Habitat: This highly aquatic snake may leave the water on rare occasions, but as Tonlé Sap undergoes seasonal changes in water level it is unclear if this snake moves with the water, or estivates in the mud; Saint Girons and Pfeffer (1972) suggested it is inactive during low water. Thus, how this snake deals with dramatically fluctuating water levels is unresolved. Do populations at the perimeter of the lake burrow into the mud and remain quiescent during the dry season, or do they move toward the center of the lake as the water recedes? The first hypothesis seems more likely. This snake is endemic to the Tonlé Sap freshwater swamp forest of the Indochina Bioregion (Wikramanayake et al., 2002).

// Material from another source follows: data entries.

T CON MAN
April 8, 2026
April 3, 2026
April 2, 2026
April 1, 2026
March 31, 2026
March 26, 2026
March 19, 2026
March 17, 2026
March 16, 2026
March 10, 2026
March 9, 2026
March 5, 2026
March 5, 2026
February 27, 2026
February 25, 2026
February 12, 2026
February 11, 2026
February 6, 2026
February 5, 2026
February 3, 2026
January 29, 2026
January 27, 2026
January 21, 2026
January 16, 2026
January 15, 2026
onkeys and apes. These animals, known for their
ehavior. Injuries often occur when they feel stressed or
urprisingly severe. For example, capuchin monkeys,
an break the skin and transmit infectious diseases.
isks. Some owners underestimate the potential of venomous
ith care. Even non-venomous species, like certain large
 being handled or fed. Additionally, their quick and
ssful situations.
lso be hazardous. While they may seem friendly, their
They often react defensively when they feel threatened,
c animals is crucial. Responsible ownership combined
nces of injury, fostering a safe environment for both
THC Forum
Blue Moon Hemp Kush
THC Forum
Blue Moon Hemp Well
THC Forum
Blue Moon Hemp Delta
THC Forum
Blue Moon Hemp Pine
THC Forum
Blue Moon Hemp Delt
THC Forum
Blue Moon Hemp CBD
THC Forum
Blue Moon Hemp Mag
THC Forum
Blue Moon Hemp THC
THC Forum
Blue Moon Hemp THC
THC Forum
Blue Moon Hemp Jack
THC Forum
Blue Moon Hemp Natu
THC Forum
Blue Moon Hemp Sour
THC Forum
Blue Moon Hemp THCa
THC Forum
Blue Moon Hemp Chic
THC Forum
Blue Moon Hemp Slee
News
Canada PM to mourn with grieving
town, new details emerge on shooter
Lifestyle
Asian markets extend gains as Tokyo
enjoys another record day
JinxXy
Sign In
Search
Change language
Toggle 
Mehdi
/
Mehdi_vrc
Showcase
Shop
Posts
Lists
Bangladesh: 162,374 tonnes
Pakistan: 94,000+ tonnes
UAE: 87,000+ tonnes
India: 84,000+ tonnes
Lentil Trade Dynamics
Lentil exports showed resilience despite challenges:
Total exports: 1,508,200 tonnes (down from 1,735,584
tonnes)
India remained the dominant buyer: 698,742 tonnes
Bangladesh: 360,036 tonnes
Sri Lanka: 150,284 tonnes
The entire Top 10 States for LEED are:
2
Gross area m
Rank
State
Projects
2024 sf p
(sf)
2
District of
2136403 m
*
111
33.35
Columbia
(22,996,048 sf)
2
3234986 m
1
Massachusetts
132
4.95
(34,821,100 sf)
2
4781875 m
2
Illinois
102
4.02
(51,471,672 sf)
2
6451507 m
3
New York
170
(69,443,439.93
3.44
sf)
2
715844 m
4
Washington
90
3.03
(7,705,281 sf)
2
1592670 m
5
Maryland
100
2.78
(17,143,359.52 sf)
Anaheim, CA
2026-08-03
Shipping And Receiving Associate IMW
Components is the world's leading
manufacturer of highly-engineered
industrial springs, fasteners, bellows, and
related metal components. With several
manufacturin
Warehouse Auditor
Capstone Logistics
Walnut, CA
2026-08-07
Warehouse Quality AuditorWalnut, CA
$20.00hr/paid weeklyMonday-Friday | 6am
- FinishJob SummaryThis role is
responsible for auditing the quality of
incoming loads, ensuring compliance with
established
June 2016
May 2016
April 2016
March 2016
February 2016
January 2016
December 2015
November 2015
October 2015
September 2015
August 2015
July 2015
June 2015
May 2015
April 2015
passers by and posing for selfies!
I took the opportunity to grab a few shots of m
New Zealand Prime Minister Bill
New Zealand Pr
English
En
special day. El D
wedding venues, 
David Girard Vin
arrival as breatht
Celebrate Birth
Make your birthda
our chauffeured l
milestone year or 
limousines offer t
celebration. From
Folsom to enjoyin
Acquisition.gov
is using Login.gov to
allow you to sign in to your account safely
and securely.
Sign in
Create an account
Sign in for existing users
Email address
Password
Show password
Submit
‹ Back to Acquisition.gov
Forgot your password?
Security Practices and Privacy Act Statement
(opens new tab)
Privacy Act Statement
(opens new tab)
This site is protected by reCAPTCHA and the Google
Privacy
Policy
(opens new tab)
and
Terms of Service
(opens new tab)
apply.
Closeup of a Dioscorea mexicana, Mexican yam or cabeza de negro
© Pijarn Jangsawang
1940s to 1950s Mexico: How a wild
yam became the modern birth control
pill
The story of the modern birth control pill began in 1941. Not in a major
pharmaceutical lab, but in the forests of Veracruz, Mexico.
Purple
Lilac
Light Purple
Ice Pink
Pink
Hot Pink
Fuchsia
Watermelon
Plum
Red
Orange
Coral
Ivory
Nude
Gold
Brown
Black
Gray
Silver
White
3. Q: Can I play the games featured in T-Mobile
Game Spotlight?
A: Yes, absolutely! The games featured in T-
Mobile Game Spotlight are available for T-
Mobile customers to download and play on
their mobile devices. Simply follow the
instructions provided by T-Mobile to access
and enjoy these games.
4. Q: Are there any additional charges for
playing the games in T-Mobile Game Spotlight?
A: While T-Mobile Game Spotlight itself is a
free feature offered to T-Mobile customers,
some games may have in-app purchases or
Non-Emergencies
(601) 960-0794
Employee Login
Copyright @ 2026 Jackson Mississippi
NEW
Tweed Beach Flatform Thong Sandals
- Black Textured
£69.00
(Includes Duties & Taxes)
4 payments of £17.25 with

Diet: This species feeds on fish. One specimen examined contained an 89 mm Trichogaster tricopterus (Family Anabantidae). Saint Girons (1972) stated that he found one or two fishes in the specimens he examined.
Reproduction: One specimen (FMNH 259280) contained 18 oviductal eggs, and interestingly one well developed embryo (0.9g, 104mm long) that had apparently died and lodged in the female from the previous litter. It was severely dehydrated and contained no yolk. The female was collected on 28 June.
Predation: Stuart et al. (2000) found that longicaudawas harvested at Tonlé Sap, and that in combination with Homalopsis buccata, they comprised about 20% of the 8500 snakes caught daily between July and September. Six years later, Brooks et al. found it composes about 8% of the catch. Fishers sell the snakes for crocodile food. They also proposed an educational campaign to inform the local people about this endemic snake.